When Used with Noncontact Vital Sign Measurement Radar Apparatus, Algorithm Removes Respiration Distortion for More Accurate Heart Rate Data
This algorithm, developed for noncontact measurement radar monitors, can suppress respiration signals and extract heartbeat pulses to provide faster and more accurate vital signs data. The vital signs monitoring market is expected to reach $4.734 billion by 2018 worldwide. Traditional devices and methods of obtaining noncontact vital signs are performed by either front-side or back-side frequency-domain techniques; however, both methods suffer from respiration wavelength interference and distortion. As a result, the estimations are relatively inaccurate. Alternative methods of obtaining heart rate estimations tend to take a long time, making the methods unfit for real-time applications. Researchers at the University of Florida have developed an algorithm that can extract respiration signals from heartbeat pulses to better estimate vital signs quickly. This time-domain vital sign extraction and estimation can be used in human healthcare, veterinary medicine, and biology research.

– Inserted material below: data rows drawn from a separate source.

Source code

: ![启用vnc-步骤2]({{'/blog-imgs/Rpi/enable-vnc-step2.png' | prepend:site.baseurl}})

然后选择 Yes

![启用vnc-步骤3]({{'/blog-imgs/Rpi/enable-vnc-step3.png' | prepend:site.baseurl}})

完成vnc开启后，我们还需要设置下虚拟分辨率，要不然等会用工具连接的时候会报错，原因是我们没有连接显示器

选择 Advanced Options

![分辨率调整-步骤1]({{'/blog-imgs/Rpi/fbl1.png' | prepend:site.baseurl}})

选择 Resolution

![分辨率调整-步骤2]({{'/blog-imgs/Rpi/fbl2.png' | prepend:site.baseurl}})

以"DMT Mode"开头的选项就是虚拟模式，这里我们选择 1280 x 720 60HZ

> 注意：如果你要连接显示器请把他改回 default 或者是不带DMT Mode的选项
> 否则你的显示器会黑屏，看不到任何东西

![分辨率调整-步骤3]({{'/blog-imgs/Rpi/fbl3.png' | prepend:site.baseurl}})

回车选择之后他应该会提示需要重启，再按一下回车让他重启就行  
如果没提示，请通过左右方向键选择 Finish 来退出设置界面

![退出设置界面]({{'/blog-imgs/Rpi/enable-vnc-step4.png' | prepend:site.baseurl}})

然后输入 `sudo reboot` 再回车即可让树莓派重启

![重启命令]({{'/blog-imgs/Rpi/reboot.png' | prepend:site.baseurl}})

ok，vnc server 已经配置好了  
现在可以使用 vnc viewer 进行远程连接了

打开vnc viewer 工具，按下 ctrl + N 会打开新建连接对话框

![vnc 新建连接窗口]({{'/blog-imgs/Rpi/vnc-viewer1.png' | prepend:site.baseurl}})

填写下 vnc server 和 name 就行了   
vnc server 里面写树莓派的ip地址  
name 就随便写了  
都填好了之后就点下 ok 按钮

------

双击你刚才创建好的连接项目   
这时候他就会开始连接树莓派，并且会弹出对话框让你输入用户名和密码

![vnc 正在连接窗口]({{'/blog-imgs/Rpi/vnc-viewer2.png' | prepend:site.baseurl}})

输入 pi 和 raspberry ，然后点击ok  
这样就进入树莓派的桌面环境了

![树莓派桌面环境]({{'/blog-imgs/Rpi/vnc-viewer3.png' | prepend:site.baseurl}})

This algorithm, used with noncontact vital sign measurement radar, overcomes distortion caused by respiration to gain more accurate heart rate data
- Extracts time-domain waveforms for respiration and heartbeats, eliminating respiration distortion from heartbeat waveform
- Provides real-time respiration and heartbeat data, enabling fast vital sign estimation
- Reflects the instant change of heart rate and respiration rate, allowing for Heart Rate Variability (HRV) analysis
One traditional method of obtaining a remote heart rate involves reading reflected radar signals from the front side of a patient; however, this reading is often distorted due to respiration interference. An alternative to this method is to read from the back side of a patient, requiring a very specific posture for an accurate reading. Advanced signal processing methods need a long period of time to obtain an accurate reading, limiting real-time applications. Therefore, there exists a need for a method of obtaining vital signs quickly and accurately for real-time applications. This algorithm works with a wireless, noncontact vital sign measurement radar, using time-domain techniques, rather than frequency-domain techniques, to remove the distortion caused by respiration interference. The algorithm utilizes radar output signals, which are subtracted from radar baseband signals in the time-domain, in order to estimate vital signs. In contrast to available spectral-domain methods, this algorithm and radar sensor can get accurate heart rate readings in six seconds.